* CONSIGNAS:
(1) Responde, a partir del texto sobre Lequepalca:
(a) ¿En qué ocasiones había cura en Lequepalca?
(b) ¿De qué están hechas las troneras del patio de la iglesia?
(c) ¿Qué catedral se recuerda en el segundo párrafo?
(2) Enumera los lugares que el texto sobre Lequepalca menciona como otros sitios donde se ha estado solo.
(3) Reescribe como lista breve el párrafo del texto sobre Lequepalca que comienza con "Me escurría forzando un lado", conservando sus datos principales.

Tuesday, November 15, 2011

Lequepalca/ECLÉCTICA


Claudio Ferrufino-Coqueugniot

En pocos lugares he sentido la tierra así. Y no hablo de Pachamama ni alguna otra necedad seudo o intencionalmente religiosa. Hablo de la sensación de estar ligado a algo, de ser parte de esa oscuridad multitudinaria que tiene el campo en esta vertiente de valles, semidesierto, augurio de cañadas y montañas, de la confluencia que implica su situación geográfica. La soledad tiene algo que ver, allí estaba solo, en un inmenso cuarto del Servicio de Caminos donde a través de los ventanales el aire gélido trae apariencias de espectro. Pero solo he estado en otros lados, en Morochata tanto como en París, en Paucarpata y en la estación de Atocha de Madrid, sin botas -era verano-, esperando los trenes de la esperanza, los falaces subterfugios del amor. Era diferente, lo afirmo y lo recuerdo, quizá porque cuando moría el día y por vez primera se empezaban a mover siluetas de personas campesinas que regresaban del vacío, enfilaba hacia la vieja iglesia enfrente, con su torre cuadrada y el patio que hace las veces de cementerio y de defensa, con troneras de adobes verticales, una aldaba grande, de negro hierro, cerrando la puerta del recinto porque cura, en Lequepalca, había sólo en fiesta, en matrimonio o muerte.

Me escurría forzando un lado con el brazo y pujando con la pierna en sentido contrario. De a ratos sonaban las sirenas de las flotas que a esa hora se cruzaban en el bajo. Unos pasos en la oscuridad y el temor que quería persignarse. No es acaso la casa de Dios, me preguntaba, y por qué entonces me cago de miedo como si de estos cirios marchitos, o del viento musicante que atraviesa la paja del tejado, no fuera a venir nada bueno. Sentarse en un banco; la bóveda se presume más que se ve. Creo que ni cuadros hay en las paredes. Afuera, atisbo, cruzando la carretera, alguien prepara café para el viajero que decida parar. Tanteando el adobe antiguo, con restos de paja puntiaguda, subo al campanario. Estratégico lugar protegido en la espalda por el cerro y que bate los tres lados restantes con amplia visibilidad. Me acuerdo de Amiens, de sus sombras también petrificadas pero más terrenas. A pesar de sus calaveras en piedra, de los ahogados gritos de la plebe lanzándose a Tierra Santa con Pedro el Ermitaño, la catedral de Amiens da incluso un respiro de placidez. La iglesia de Lequepalca es un agujero negro, el umbral del averno o la insignificancia de vivir. Lo mismo en Paria, más hacia Oruro, y con mucho mayor, o en Sica Sica con la diferencia de la muchedumbre aymara sobre las lajas del piso.

* LÍNEAS DE DATOS:
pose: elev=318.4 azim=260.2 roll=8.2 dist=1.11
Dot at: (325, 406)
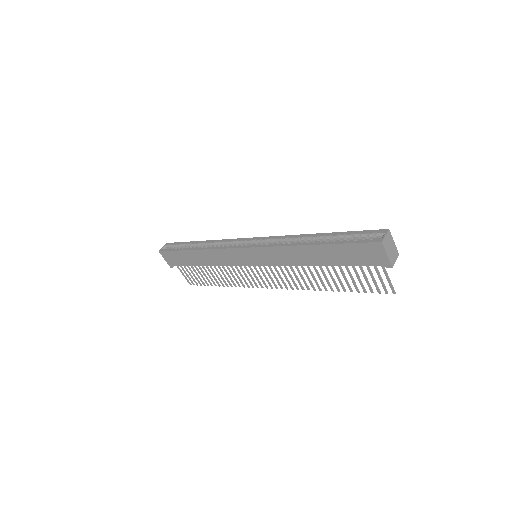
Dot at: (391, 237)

* SOLUCIONES COMPLETAS:
(1)
(a) Solo en fiesta, en matrimonio o muerte.
(b) De adobes verticales.
(c) La catedral de Amiens.

(2) Morochata, París, Paucarpata y la estación de Atocha de Madrid.

(3)
- Se entra al recinto forzando un lado con el brazo y empujando con la pierna en sentido contrario.
- De a ratos suenan las sirenas de las flotas que se cruzan en el bajo.
- En la oscuridad surge el miedo, pese a tratarse de la casa de Dios.
- Desde un banco, la bóveda se presume más que se ve, y quizá no haya cuadros en las paredes.
- Afuera, cruzando la carretera, alguien prepara café para el viajero que decida parar.
- Se sube al campanario tanteando el adobe con restos de paja. Es un lugar estratégico: el cerro lo protege por la espalda y tiene amplia visibilidad hacia los otros tres lados.
- Se recuerda la catedral de Amiens, que a pesar de sus calaveras en piedra da un respiro de placidez.
- La iglesia de Lequepalca, en cambio, es un agujero negro, el umbral del averno o la insignificancia de vivir. Lo mismo ocurre en Paria y en Sica Sica, donde además hay una muchedumbre aymara sobre las lajas del piso.